Le Conseil national de transition (CNT) lui a finalement préféré Youssef El Mangouch, un colonel à la retraite, qui a pris activement au soulèvement contre le régime de Mouammar El Gueddafi. Le colonel El Mangouch, qui prend ses fonctions avec l’avantage d’avoir le soutien à la fois de Mustapha Abdeljalil et de Abdelrahim El Kib, respectivement président du CNT et chef du gouvernement, a été promu général aussitôt après sa nomination. Très peu d’informations circulent sur Youssef El Mangouch qui avait hérité avec la venue d’El Kib du portefeuille de vice-ministre de la Défense. On sait juste qu’il était un des commandants des forces rebelles dans la région de l’Est jusqu’en avril avant d’avoir été arrêté par les forces loyalistes. Il sera d’ailleurs libéré dans la foulée de la chute de Tripoli.

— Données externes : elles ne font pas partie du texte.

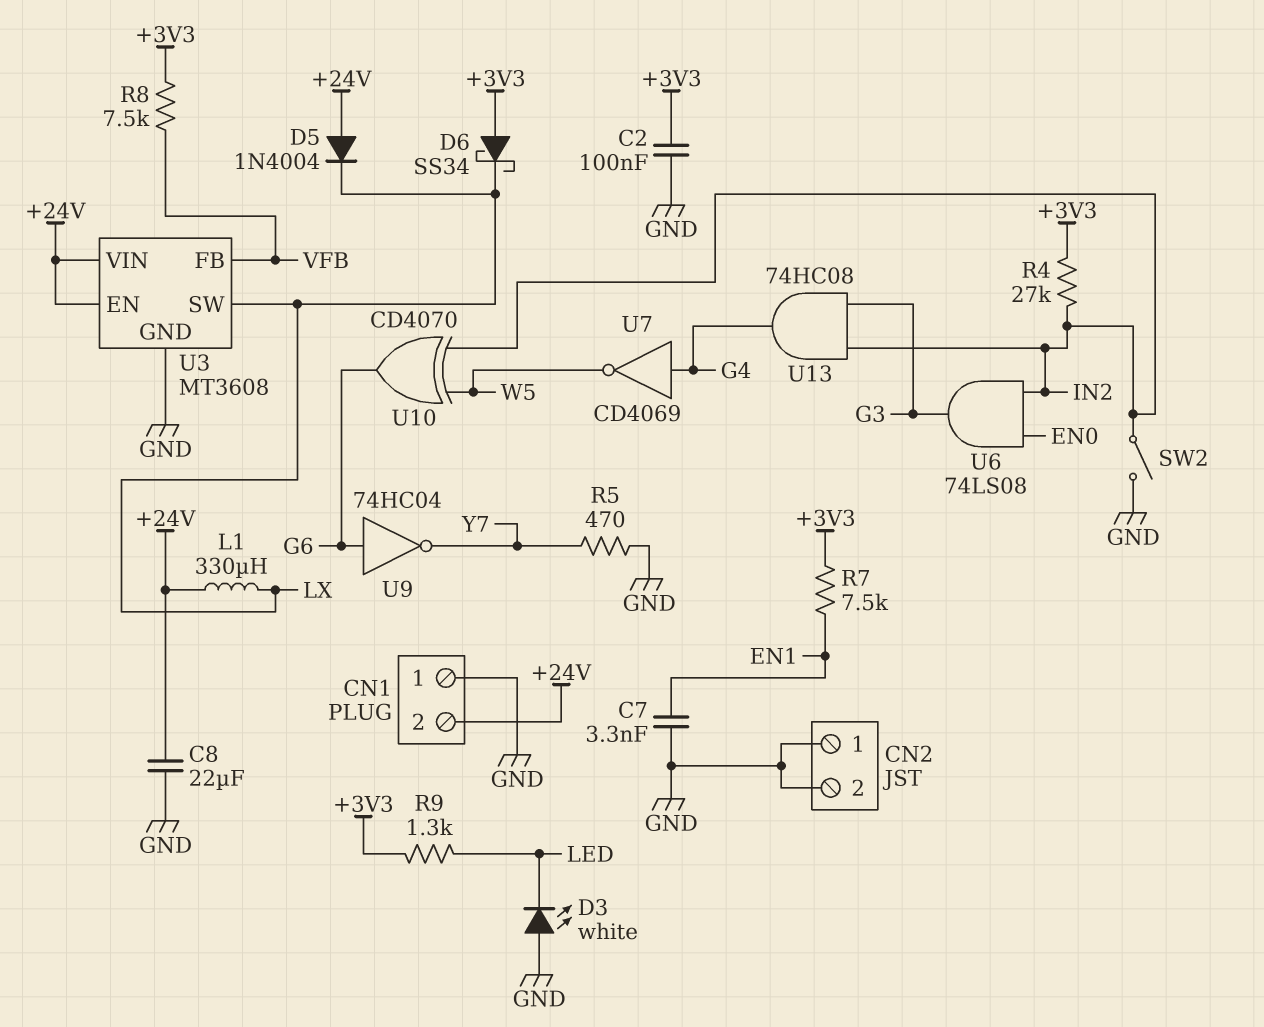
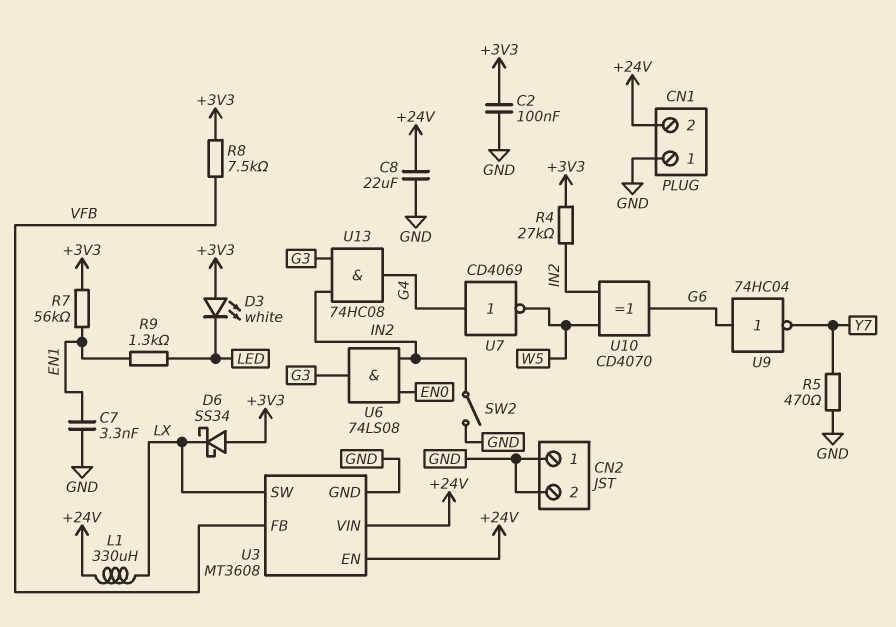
D3: LED white (A GND, K LED) -> LED white (A +3V3, K LED)
D5: diode 1N4004 (A +24V, K LX) -> none
R7: 7.5k (+3V3, EN1) -> 56k (+3V3, EN1)
R9: 1.3k (+3V3, LED) -> 1.3k (EN1, LED)

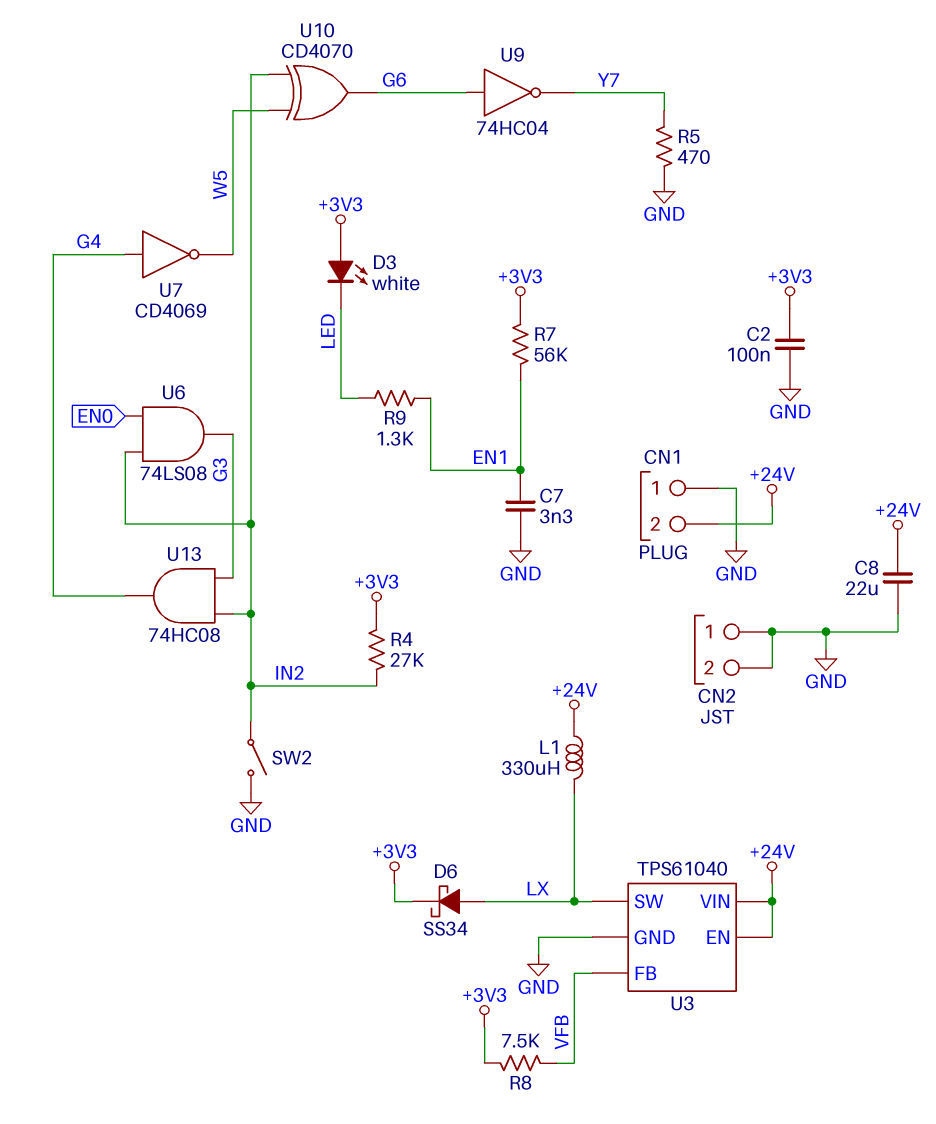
D6: schottky SS34 (A +3V3, K LX) -> schottky SS34 (A LX, K +3V3)
U3: MT3608 -> TPS61040

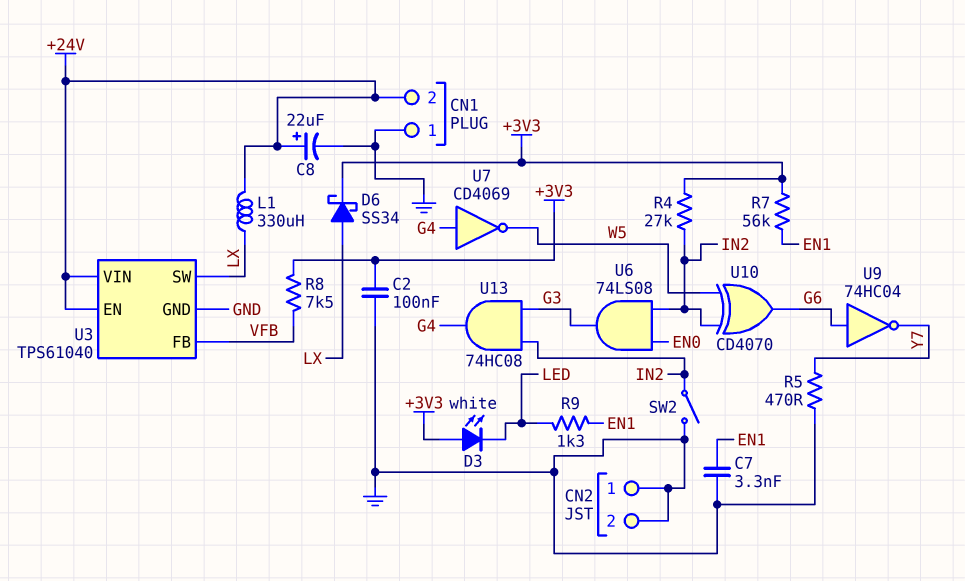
C8: 22uF (+24V, GND) -> 22uF (plus +24V, minus GND)

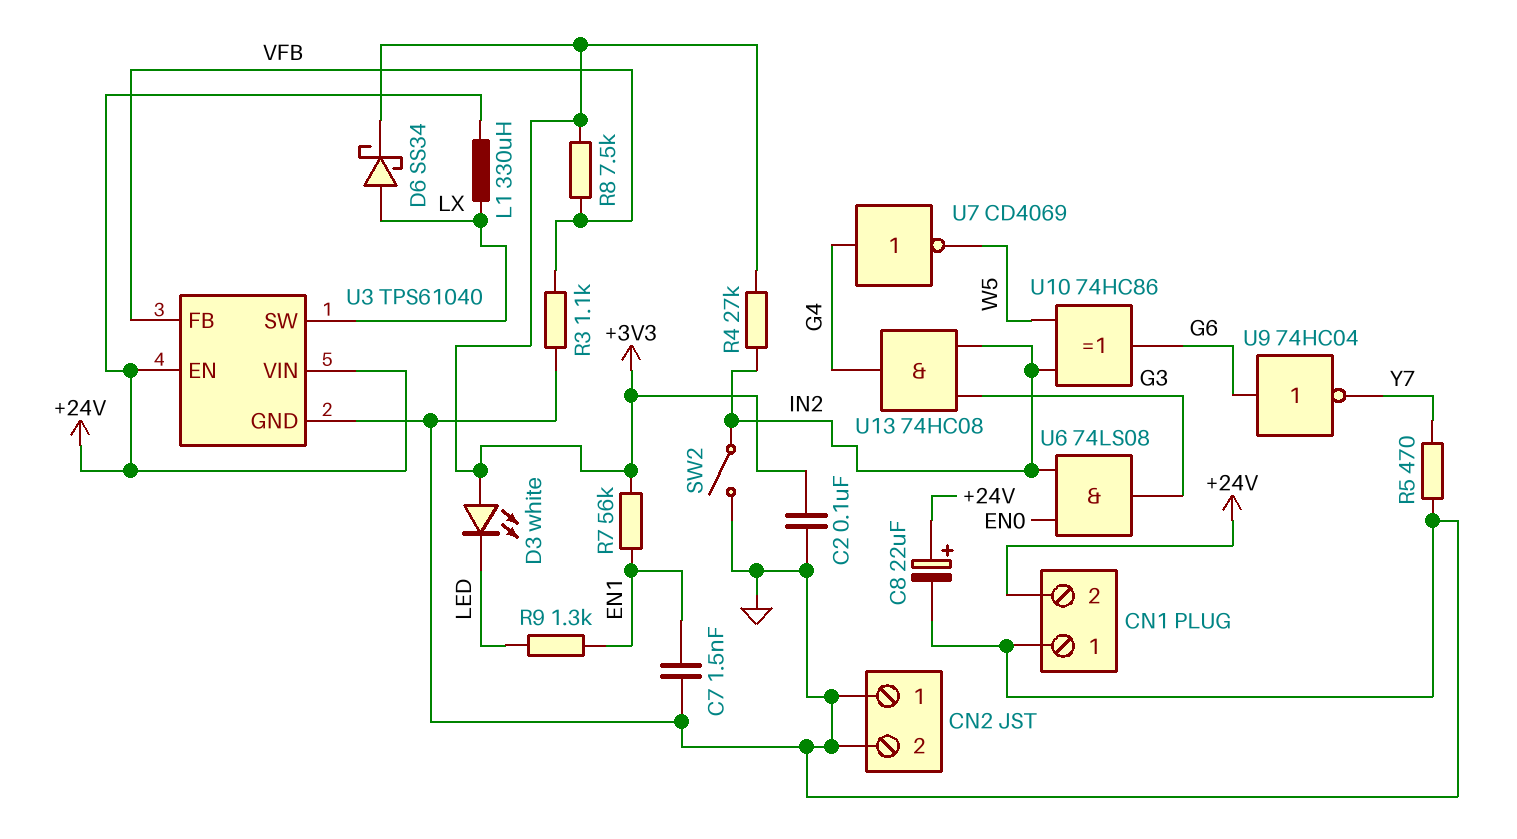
C7: 3.3nF (EN1, GND) -> 1.5nF (EN1, GND)
R3: none -> 1.1k (GND, VFB)
U10: XOR CD4070 (in IN2, in W5, out G6) -> XOR 74HC86 (in IN2, in W5, out G6)

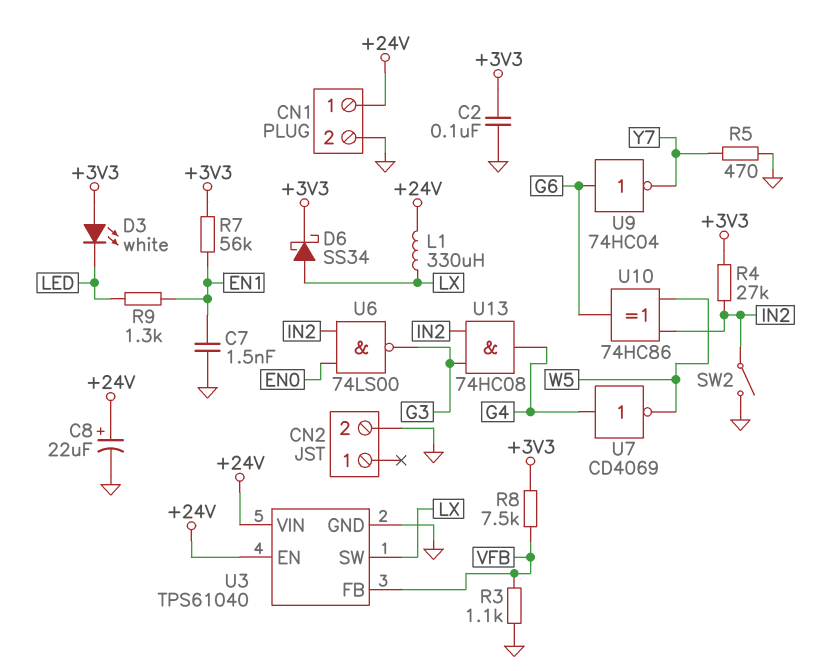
CN1 pin 1: GND -> +24V
CN1 pin 2: +24V -> GND
CN2 pin 1: GND -> none
U6: AND 74LS08 (in EN0, in IN2, out G3) -> NAND 74LS00 (in EN0, in IN2, out G3)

Le poste de chef d’état-major est, rappelle-t-on, resté vacant depuis l’assassinat, en juillet dernier, près de la ville pétrolière de Brega, du général Younès Abdelfattah qui commandait les forces rebelles dans l’Est libyen. Celui-ci était ministre de l’Intérieur durant le long règne de Mouammar El Gueddafi. De plus en plus de voix attribuent aujourd’hui cet assassinat, non encore élucidé, aux hommes du général Haftar et à ceux de l’islamiste Abdelhakim Belhadj, actuellement à la tête du Conseil militaire de Tripoli. Salem Joha, un général de Misrata, était également un des principaux candidats à la succession, âprement disputée, du général Younes Abdelfattah.

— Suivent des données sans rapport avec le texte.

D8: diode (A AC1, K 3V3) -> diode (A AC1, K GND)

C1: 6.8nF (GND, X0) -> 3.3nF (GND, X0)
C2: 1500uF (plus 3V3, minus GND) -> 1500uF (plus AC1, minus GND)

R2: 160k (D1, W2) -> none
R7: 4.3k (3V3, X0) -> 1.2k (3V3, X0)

Aprement disputée, car chacune des tribus ayant pris part à la guerre contre El Gueddafi a, en effet, a tenté d’imposer – en usant parfois même de l’argument des armes – leur homme. Le général Haftar, qui a passé l’essentiel de ces dix dernières années à Washington, n’a, à ce propos, pas dérogé à la règle puisqu’il a essayé, lui aussi, de mettre le CNT devant le fait accompli en s’autoproclamant pendant un temps patron de l’armée, après avoir reçu en novembre dernier l’appui, à El Beïda (est de la Libye), de près de 200 officiers et sous-officiers. Toutefois, les membres du CNT, qui viennent de le court-circuiter, l’ignoreront superbement.

Après coup, on comprend pourquoi le CNT, qui commence à être décrié ici et là en Libye, n’a pas voulu d’un personnage aussi encombrant. L’hypothèse d’une intronisation du général Haftar à la tête de l’ANL avait été, rappelle-t-on, rejetée dans le fond et dans la forme par les tribus berbères des djebels Nefoussa et de Zenten qui le considèrent comme un mercenaire. Ayant été à la pointe du combat contre le régime de Mouammar El Gueddafi, celles-ci s’estiment, en effet, légitimement en droit de revendiquer le contrôle de l’armée. Honnis à Tripoli —au même titre d’ailleurs que Abdelhakim Belhadj —, le général Haftar et ses enfants ont d’ailleurs fait l’objet de plusieurs tentatives d’assassinat dans la capitale libyenne. En décidant aujourd’hui de se retirer sur la pointe des pieds, Khalifa Haftar semble in fine avoir compris le message.

Il est possible que Abdelhakim Belhadj ne fasse pas aussi de vieux os au sein du Conseil militaire de Tripoli, une structure dont il a pris le contrôle grâce à ses parrains du golfe Persique et dont l’autorité et la légitimité sont régulièrement remises en cause à Tripoli même. Preuve en est, les milices armées continuent à y faire la loi comme en témoigne l’accrochage mortel qui a opposé mardi des rebelles de la région à une brigade de Misrata. Cet « incident » montre, en tout cas, à quel point la question du pouvoir en Libye sera bien difficile à régler.